» Excerpted records:

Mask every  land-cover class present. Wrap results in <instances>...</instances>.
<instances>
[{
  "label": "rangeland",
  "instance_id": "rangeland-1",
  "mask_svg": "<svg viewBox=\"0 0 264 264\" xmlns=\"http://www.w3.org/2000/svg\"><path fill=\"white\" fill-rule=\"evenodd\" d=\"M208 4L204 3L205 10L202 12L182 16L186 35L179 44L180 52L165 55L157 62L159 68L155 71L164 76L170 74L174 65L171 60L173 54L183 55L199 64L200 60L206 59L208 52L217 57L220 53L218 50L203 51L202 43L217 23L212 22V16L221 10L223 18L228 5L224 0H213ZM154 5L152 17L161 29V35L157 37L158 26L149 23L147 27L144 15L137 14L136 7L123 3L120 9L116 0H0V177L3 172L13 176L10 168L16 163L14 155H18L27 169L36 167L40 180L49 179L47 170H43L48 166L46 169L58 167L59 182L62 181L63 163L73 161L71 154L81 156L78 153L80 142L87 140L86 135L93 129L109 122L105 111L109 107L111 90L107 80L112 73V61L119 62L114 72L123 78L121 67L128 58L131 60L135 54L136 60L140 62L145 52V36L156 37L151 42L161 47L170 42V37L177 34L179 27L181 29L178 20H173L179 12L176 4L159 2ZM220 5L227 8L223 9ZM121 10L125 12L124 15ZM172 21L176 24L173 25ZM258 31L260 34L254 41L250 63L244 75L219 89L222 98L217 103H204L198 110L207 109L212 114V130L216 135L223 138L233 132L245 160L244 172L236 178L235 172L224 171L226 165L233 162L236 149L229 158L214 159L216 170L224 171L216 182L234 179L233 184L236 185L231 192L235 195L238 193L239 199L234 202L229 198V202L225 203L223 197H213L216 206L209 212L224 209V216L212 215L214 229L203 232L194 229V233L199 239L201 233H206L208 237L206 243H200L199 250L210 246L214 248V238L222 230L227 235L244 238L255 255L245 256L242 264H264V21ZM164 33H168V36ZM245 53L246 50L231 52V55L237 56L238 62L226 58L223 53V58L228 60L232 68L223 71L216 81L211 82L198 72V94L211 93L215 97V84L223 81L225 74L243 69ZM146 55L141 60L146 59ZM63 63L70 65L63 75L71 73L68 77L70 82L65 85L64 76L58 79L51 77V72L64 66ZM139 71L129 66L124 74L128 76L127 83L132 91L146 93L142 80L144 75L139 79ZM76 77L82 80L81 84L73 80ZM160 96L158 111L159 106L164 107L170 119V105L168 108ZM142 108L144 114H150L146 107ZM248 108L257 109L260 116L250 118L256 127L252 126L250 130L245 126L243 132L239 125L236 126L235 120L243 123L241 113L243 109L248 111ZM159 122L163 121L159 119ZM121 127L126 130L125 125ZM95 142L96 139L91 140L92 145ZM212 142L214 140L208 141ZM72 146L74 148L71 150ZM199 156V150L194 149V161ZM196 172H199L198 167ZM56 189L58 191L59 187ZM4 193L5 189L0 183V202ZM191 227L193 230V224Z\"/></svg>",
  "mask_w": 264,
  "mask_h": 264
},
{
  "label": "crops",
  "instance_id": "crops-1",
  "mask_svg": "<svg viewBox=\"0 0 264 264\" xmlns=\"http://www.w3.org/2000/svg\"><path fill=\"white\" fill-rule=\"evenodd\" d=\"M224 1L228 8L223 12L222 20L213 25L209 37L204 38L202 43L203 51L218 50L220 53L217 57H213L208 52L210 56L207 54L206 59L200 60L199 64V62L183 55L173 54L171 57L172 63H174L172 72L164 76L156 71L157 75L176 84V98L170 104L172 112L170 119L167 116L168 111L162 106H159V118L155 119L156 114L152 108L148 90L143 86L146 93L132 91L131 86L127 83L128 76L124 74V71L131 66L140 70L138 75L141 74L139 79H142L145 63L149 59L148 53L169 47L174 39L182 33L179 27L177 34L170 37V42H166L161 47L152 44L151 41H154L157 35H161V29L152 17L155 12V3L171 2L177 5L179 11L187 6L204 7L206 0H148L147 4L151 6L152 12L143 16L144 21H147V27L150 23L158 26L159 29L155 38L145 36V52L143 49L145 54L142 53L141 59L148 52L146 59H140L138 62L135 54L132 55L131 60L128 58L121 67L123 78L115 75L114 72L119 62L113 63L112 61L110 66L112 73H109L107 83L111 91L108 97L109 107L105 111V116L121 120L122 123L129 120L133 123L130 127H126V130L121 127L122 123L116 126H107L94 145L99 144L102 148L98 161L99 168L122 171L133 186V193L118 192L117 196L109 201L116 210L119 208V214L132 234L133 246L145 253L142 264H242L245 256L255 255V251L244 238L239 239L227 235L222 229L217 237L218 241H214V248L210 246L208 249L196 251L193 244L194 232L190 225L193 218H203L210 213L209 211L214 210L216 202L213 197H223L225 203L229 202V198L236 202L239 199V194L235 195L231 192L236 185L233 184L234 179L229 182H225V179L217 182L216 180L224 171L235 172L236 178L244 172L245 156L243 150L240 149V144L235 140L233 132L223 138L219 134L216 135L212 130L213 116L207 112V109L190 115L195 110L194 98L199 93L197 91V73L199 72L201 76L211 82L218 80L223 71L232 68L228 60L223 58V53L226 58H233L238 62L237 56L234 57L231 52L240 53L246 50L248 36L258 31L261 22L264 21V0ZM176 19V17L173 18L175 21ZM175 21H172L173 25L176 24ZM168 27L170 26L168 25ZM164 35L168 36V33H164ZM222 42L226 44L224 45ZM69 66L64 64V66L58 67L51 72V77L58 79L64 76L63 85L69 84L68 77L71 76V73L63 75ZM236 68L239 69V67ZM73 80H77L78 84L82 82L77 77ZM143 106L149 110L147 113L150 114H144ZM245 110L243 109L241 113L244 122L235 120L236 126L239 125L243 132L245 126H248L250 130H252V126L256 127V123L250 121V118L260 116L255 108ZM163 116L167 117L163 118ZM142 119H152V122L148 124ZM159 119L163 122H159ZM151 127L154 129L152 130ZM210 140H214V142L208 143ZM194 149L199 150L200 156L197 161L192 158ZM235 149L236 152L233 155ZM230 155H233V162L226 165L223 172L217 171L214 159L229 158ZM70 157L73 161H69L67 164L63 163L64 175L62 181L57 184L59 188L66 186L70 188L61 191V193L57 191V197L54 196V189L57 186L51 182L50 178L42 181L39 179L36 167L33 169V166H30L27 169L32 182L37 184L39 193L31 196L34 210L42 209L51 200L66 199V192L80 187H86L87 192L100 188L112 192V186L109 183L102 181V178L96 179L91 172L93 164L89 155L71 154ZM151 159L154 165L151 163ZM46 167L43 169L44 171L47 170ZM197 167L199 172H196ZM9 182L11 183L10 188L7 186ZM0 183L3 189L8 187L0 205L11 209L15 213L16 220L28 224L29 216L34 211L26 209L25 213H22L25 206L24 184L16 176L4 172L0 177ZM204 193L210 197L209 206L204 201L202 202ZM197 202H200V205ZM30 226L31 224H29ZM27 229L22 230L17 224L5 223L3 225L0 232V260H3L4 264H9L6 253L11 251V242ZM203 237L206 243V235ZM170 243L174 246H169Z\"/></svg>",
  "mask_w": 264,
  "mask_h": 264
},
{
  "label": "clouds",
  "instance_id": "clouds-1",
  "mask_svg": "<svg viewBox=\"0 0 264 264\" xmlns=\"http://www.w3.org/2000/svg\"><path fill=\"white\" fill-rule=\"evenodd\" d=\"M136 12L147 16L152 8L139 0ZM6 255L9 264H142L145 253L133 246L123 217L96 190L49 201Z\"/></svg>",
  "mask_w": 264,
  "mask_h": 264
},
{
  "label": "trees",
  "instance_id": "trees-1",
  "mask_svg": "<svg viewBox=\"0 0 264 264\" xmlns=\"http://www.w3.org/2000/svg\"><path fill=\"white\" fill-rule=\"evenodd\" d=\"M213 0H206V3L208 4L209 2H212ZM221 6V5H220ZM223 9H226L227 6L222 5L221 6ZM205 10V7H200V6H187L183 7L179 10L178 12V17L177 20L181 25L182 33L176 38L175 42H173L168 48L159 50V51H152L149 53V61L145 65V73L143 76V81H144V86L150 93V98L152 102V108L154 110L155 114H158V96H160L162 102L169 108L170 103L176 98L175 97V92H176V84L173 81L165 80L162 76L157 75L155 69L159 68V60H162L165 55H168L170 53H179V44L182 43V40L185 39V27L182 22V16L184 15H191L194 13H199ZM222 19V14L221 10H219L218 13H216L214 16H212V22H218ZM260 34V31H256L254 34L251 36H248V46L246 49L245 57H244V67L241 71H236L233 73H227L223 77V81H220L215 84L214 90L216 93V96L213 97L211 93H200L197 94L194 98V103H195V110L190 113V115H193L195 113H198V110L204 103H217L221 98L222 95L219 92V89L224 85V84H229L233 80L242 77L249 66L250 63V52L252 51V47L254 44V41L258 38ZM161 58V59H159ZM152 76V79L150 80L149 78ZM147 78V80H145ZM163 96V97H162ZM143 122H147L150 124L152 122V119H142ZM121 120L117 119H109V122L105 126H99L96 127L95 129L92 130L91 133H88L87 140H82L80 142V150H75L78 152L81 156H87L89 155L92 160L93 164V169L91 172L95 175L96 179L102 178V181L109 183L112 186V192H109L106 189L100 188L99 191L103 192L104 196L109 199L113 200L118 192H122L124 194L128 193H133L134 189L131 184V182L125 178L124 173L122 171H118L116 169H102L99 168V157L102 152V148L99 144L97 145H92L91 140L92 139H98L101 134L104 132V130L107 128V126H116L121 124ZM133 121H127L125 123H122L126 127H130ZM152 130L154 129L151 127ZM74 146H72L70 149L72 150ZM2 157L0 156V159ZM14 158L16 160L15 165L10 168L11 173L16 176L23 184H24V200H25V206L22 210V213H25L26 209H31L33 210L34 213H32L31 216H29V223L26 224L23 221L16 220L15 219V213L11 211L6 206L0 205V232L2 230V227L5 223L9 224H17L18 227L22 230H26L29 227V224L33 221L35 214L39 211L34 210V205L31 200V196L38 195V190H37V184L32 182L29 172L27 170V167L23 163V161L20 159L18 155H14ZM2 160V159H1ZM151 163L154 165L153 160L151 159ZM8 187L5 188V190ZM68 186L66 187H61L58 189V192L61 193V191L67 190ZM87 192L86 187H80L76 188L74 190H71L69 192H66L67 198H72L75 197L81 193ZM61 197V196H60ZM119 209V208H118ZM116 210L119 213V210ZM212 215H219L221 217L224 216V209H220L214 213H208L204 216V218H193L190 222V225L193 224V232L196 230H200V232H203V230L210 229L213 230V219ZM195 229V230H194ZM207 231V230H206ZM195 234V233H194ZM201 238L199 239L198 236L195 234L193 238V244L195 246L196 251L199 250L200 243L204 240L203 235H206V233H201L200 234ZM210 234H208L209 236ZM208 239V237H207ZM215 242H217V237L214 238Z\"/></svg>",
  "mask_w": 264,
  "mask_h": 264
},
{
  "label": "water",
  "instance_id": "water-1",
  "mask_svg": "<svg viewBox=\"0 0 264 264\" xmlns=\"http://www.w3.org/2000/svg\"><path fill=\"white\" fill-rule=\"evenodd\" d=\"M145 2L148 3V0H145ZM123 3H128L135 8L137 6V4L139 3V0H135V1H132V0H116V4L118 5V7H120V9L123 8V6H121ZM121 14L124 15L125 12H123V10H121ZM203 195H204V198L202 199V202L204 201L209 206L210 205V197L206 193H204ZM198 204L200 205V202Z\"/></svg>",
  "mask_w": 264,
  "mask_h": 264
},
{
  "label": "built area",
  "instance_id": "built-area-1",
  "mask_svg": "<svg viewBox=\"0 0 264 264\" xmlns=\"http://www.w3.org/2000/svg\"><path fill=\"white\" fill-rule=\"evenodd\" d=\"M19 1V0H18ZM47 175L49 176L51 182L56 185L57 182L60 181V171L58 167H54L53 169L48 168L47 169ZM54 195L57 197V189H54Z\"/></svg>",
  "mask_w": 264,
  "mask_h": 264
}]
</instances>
==
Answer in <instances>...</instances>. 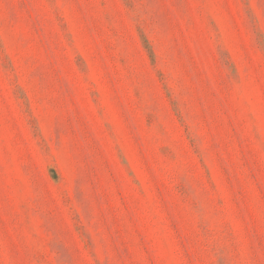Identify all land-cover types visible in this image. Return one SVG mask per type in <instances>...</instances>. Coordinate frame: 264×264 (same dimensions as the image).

» What the exercise asks: Return every line of the data above that contains the string "area", treating uppercase and lowercase letters as different.

» Correct response:
  "label": "built area",
  "instance_id": "built-area-1",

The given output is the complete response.